Memory.high is supposed to curb aggressive growth using throttling
instead of OOM killing. However, if the workload has plenty of easily
reclaimable memory and just needs to recycle a couple of cache pages
to permit an allocation, there is no need to throttle the workload -
just as there wouldn't be any need to trigger the OOM killer.

So it's not unexpected, but it's unnecessarily heavy-handed: since
memory.high allows some flexibility around the target size, we can
move the routine reclaim activity (cache recycling) out of the main
execution stream of the workload, just like we do with kswapd. If that
cannot keep up, we can throttle and do direct reclaim.

It doesn't change the memory.high semantics, but it allows exploiting
the fact that we have SMP systems and can parallize the book keeping.

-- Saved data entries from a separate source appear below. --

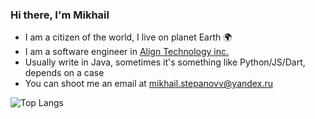 ### Hi there, I'm Mikhail

- I am a citizen of the world, I live on planet Earth 🌍
- I am a software engineer in [Align Technology inc.](https://www.aligntech.com/)
- Usually write in Java, sometimes it's something like Python/JS/Dart, depends on a case
- You can shoot me an email at [mikhail.stepanovv@yandex.ru](mailto:mikhail.stepanovv@yandex.ru)

![Top Langs](https://github-readme-stats.vercel.app/api/top-langs/?username=mikhail-stepanov&layout=compact&exclude_repo=together-admin,together-mobile,earth-observation)
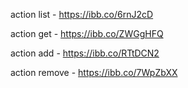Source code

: action list - https://ibb.co/6rnJ2cD

action get - https://ibb.co/ZWGgHFQ

action add - https://ibb.co/RTtDCN2

action remove - https://ibb.co/7WpZbXX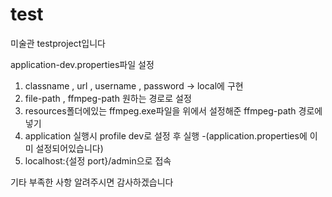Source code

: # test
미술관 testproject입니다

application-dev.properties파일 설정
1. classname , url , username , password -> local에 구현
2. file-path , ffmpeg-path 원하는 경로로 설정
3. resources폴더에있는 ffmpeg.exe파일을 위에서 설정해준 ffmpeg-path 경로에 넣기
4. application 실행시 profile dev로 설정 후 실행
    -(application.properties에 이미 설정되어있습니다)
5. localhost:{설정 port}/admin으로 접속

기타 부족한 사항 알려주시면 감사하겠습니다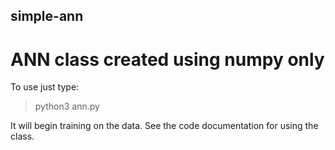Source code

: ## simple-ann
# ANN class created using numpy only

To use just type:
  > python3 ann.py
  
It will begin training on the data. See the code documentation for using the class.
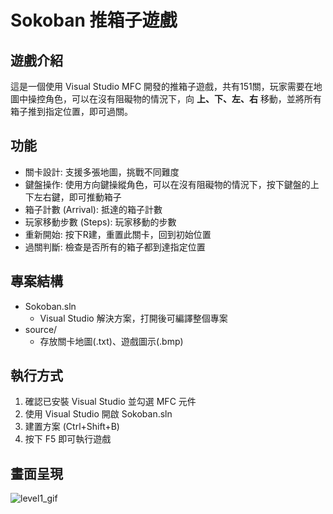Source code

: # Sokoban 推箱子遊戲

## 遊戲介紹
這是一個使用 Visual Studio MFC 開發的推箱子遊戲，共有151關，玩家需要在地圖中操控角色，可以在沒有阻礙物的情況下，向 **上、下、左、右** 移動，並將所有箱子推到指定位置，即可過關。

## 功能
- 關卡設計: 支援多張地圖，挑戰不同難度
- 鍵盤操作: 使用方向鍵操縱角色，可以在沒有阻礙物的情況下，按下鍵盤的上下左右鍵，即可推動箱子
- 箱子計數 (Arrival): 抵達的箱子計數
- 玩家移動步數 (Steps): 玩家移動的步數
- 重新開始: 按下R建，重置此關卡，回到初始位置 
- 過關判斷: 檢查是否所有的箱子都到達指定位置

## 專案結構
- Sokoban.sln
  - Visual Studio 解決方案，打開後可編譯整個專案
- source/
  - 存放關卡地圖(.txt)、遊戲圖示(.bmp)

## 執行方式
1. 確認已安裝 Visual Studio 並勾選 MFC 元件
2. 使用 Visual Studio 開啟 Sokoban.sln
3. 建置方案 (Ctrl+Shift+B)
4. 按下 F5 即可執行遊戲

## 畫面呈現
![level1_gif](https://github.com/user-attachments/assets/00fd552f-cc9e-4401-96ed-a9a90cf86c7a)
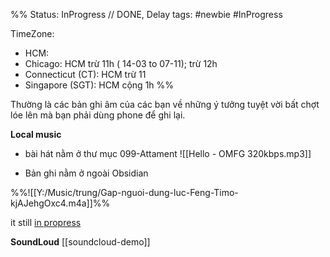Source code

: %%
Status: InProgress 							// DONE, Delay
tags: #newbie #InProgress 

TimeZone: 
- HCM: 
- Chicago: HCM trừ 11h ( 14-03 to 07-11); trừ 12h
- Connecticut (CT): HCM trừ 11 
- Singapore (SGT): HCM cộng 1h
%%


Thường là các bản ghi âm của các bạn về những ý tưởng tuyệt vời bất chợt lóe lên mà bạn phải dùng phone để ghi lại. 

**Local music** 

- bài hát nằm ở thư mục 099-Attament
![[Hello - OMFG 320kbps.mp3]]

- Bản ghi nằm ở ngoài Obsidian

%%![[Y:/Music/trung/Gap-nguoi-dung-luc-Feng-Timo-kjAJehgOxc4.m4a]]%%

it still [in propress](https://forum.obsidian.md/t/transclude-embed-external-files-present-on-the-computer/16389/23) 

**SoundLoud** [[soundcloud-demo]]
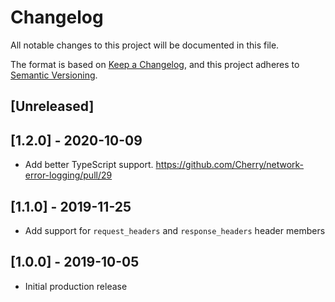 # Changelog
All notable changes to this project will be documented in this file.

The format is based on [Keep a Changelog](https://keepachangelog.com/en/1.0.0/),
and this project adheres to [Semantic Versioning](https://semver.org/spec/v2.0.0.html).

## [Unreleased]

## [1.2.0] - 2020-10-09
- Add better TypeScript support. https://github.com/Cherry/network-error-logging/pull/29

## [1.1.0] - 2019-11-25
- Add support for `request_headers` and `response_headers` header members

## [1.0.0] - 2019-10-05
- Initial production release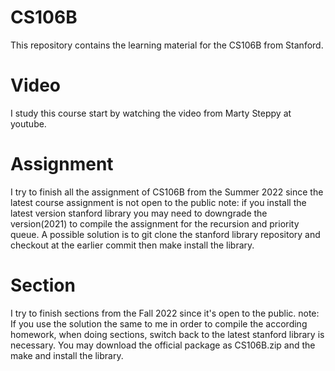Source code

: # CS106B
This repository contains the learning material for the CS106B from Stanford.
# Video
I study this course start by watching the video from Marty Steppy at youtube.
# Assignment
I try to finish all the assignment of CS106B from the Summer 2022 since the latest course assignment is not open to the public
note: if you install the latest version stanford library you may need to downgrade the version(2021) to compile the assignment for the recursion and priority 
queue. A possible solution is to git clone the stanford library repository and checkout at the earlier commit then make install the library.
# Section
I try to finish sections from the Fall 2022 since it's open to the public.
note: If you use the solution the same to me in order to compile the according homework, when doing sections, switch back to the latest stanford library is 
necessary. You may download the official package as CS106B.zip and the make and install the library.
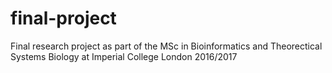 # final-project
Final research project as part of the MSc in Bioinformatics and Theorectical Systems Biology at Imperial College London 2016/2017
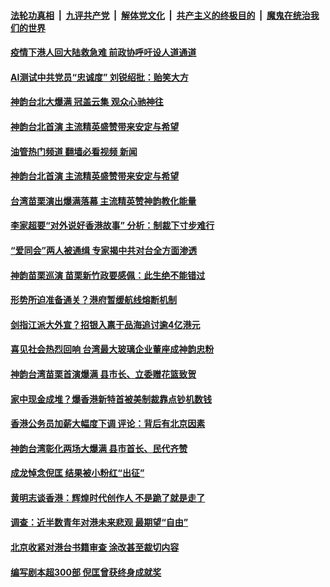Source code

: ####  [法轮功真相](../../../../basic/blob/master/README.md?t=07111101) &nbsp;|&nbsp; [九评共产党](../../../../9ping.md/blob/master/README.md?t=07111101) &nbsp;|&nbsp; [解体党文化](../../../../jtdwh.md/blob/master/README.md?t=07111101)  &nbsp;|&nbsp; [共产主义的终极目的](../../../../gczydzjmd.md/blob/master/README.md?t=07111101) &nbsp;|&nbsp; [魔鬼在统治我们的世界](../../../../mgztzwmdsj.md/blob/master/README.md?t=07111101) 

#### [疫情下港人回大陆救急难 前政协呼吁设人道通道](../pages/soh55/636227.md?t=07111101) 
#### [AI测试中共党员“忠诚度” 刘锐绍批：贻笑大方](../pages/soh55/636209.md?t=07111101) 
#### [神韵台北大爆满 冠盖云集 观众心驰神往](../pages/soh55/636158.md?t=07111101) 
#### [神韵台北首演 主流精英盛赞带来安定与希望](../pages/soh55/636035.md?t=07111101) 
#### [油管热门频道 翻墙必看视频 新闻](http://45.76.130.85:81/youtube.html?07111101)
#### [神韵台北首演 主流精英盛赞带来安定与希望](../pages/soh55/636035.md?t=07111101) 
#### [台湾苗栗演出爆满落幕 主流精英赞神韵教化能量](../pages/soh55/635681.md?t=07111101) 
#### [李家超要“对外说好香港故事” 分析：制裁下寸步难行](../pages/soh55/635654.md?t=07111101) 
#### [“爱同会”两人被通缉 专家揭中共对台全方面渗透](../pages/soh55/635405.md?t=07111101) 
#### [神韵苗栗巡演 苗栗新竹政要感佩：此生绝不能错过](../pages/soh55/635411.md?t=07111101) 
#### [形势所迫准备通关？港府暂缓航线熔断机制 ](../pages/soh55/635372.md?t=07111101) 
#### [剑指江派大外宣？招银入禀于品海追讨逾4亿港元 ](../pages/soh55/635075.md?t=07111101) 
#### [喜见社会热烈回响 台湾最大玻璃企业董座成神韵忠粉](../pages/soh55/635096.md?t=07111101) 
#### [神韵台湾苗栗首演爆满 县市长、立委赠花篮致贺](../pages/soh55/634988.md?t=07111101) 
#### [家中现金成堆？爆香港新特首被美制裁靠点钞机数钱](../pages/soh55/634949.md?t=07111101) 
#### [香港公务员加薪大幅度下调 评论：背后有北京因素](../pages/soh55/634760.md?t=07111101) 
#### [神韵台湾彰化两场大爆满 县市首长、民代齐赞](../pages/soh55/634664.md?t=07111101) 
#### [成龙悼念倪匡 结果被小粉红“出征”](../pages/soh55/634631.md?t=07111101) 
#### [黄明志谈香港：辉煌时代创作人 不是跪了就是走了](../pages/soh55/634643.md?t=07111101) 
#### [调查：近半数青年对港未来悲观 最期望“自由”](../pages/soh55/634445.md?t=07111101) 
#### [北京收紧对港台书籍审查 涂改甚至裁切内容](../pages/soh55/634397.md?t=07111101) 
#### [编写剧本超300部 倪匡曾获终身成就奖](../pages/soh55/634400.md?t=07111101) 
<img src='http://gfw-breaker.win/goodnews/indexes/soh55.md' width='0px' height='0px'/>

> > This patch adds asynchronous reclaim to the memory.high cgroup limit
> > while keeping direct reclaim as a fallback. In our testing, this
> > eliminated all direct reclaim from the affected workload.
> Who is accounted for all the work? Unless I am missing something this
> just gets hidden in the system activity and that might hurt the
> isolation. I do see how moving the work to a different context is
> desirable but this work has to be accounted properly when it is going to
> become a normal mode of operation (rather than a rare exception like the
> existing irq context handling).

Yes, the plan is to account it to the cgroup on whose behalf we're
doing the work.

The problem is that we have a general lack of usable CPU control right
now - see Rik's work on this:
For workloads that are contended on CPU, we cannot enable the CPU
controller because the scheduling latencies are too high. And for
workloads that aren't CPU contended, well, it doesn't really matter
where the reclaim cycles are accounted to.

Once we have the CPU controller up to speed, we can add annotations
like these to account stretches of execution to specific
cgroups. There just isn't much point to do it before we can actually
enable CPU control on the real workloads where it would matter.

[ This is generally work in process: for example, if you isolate
workloads with memory.low, kswapd cpu time isn't accounted to the
cgroup that causes it. Swap IO issued by kswapd isn't accounted to
the group that is getting swapped. The memory consumed by struct
cgroup itself, the percpu allocations for the vmstat arrays etc.,
which is sizable, are not accounted to the cgroup that creates
subgroups, and so forth. ]